November 19, 1915: Labor activist Joe Hill is executed by firing squad at Sugar House Prison in Salt Lake City, Utah. He was 36 years old.
Born on October 7, 1879 as Joel Emmanuel Hägglund in Gävle, Sweden, he and his brother Paul immigrated to America in 1902. He went across the country, ending up in San Francisco, and was there when the 1906 earthquake hit.
In 1910, he took the name Joe Hillstrom, began working on the docks in the San Pedro section of Los Angeles, and joined the Industrial Workers of the World (IWW, a.k.a. "The Wobblies"). They were leftists, and were already celebrating labor in song. He took to this, and began writing poems and songs under the name Joe Hill, never knowing that he would be immortalized in song under that name.
In 1868, S. Fillmore Bennett and Joseph P. Webster wrote the Christian hymn "The Sweet By-and-By." It is mostly forgotten today. Better-remembered is Hill's parody of it, "The Preacher and the Slave":
Long-haired preachers come out every night
try to tell you what's wrong and what's right
but when asked, How 'bout something to eat?
they will answer in voices so sweet:
You will eat, bye and bye
in that glorious land above the sky.
Work and pray, live on hay
you'll get pie in the sky when you die.

Requirements:
[a] Using the Joe Hill passage, answer these:
(i) At which prison was Joe Hill executed?
(ii) In what year did he and his brother Paul immigrate to America?
(iii) Who wrote the hymn "The Sweet By-and-By"?
[b] Print everything in the Joe Hill passage from "In 1910, he" down to "something to eat?", word for word.

Records provided:
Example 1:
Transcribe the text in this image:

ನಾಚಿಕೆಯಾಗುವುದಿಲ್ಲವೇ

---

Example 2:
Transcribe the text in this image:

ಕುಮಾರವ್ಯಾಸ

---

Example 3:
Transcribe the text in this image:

Per-task answers:
[a]
(i) Sugar House Prison, in Salt Lake City, Utah
(ii) 1902
(iii) S. Fillmore Bennett and Joseph P. Webster

[b]
In 1910, he took the name Joe Hillstrom, began working on the docks in the San Pedro section of Los Angeles, and joined the Industrial Workers of the World (IWW, a.k.a. "The Wobblies"). They were leftists, and were already celebrating labor in song. He took to this, and began writing poems and songs under the name Joe Hill, never knowing that he would be immortalized in song under that name.
In 1868, S. Fillmore Bennett and Joseph P. Webster wrote the Christian hymn "The Sweet By-and-By." It is mostly forgotten today. Better-remembered is Hill's parody of it, "The Preacher and the Slave":
Long-haired preachers come out every night
try to tell you what's wrong and what's right
but when asked, How 'bout something to eat?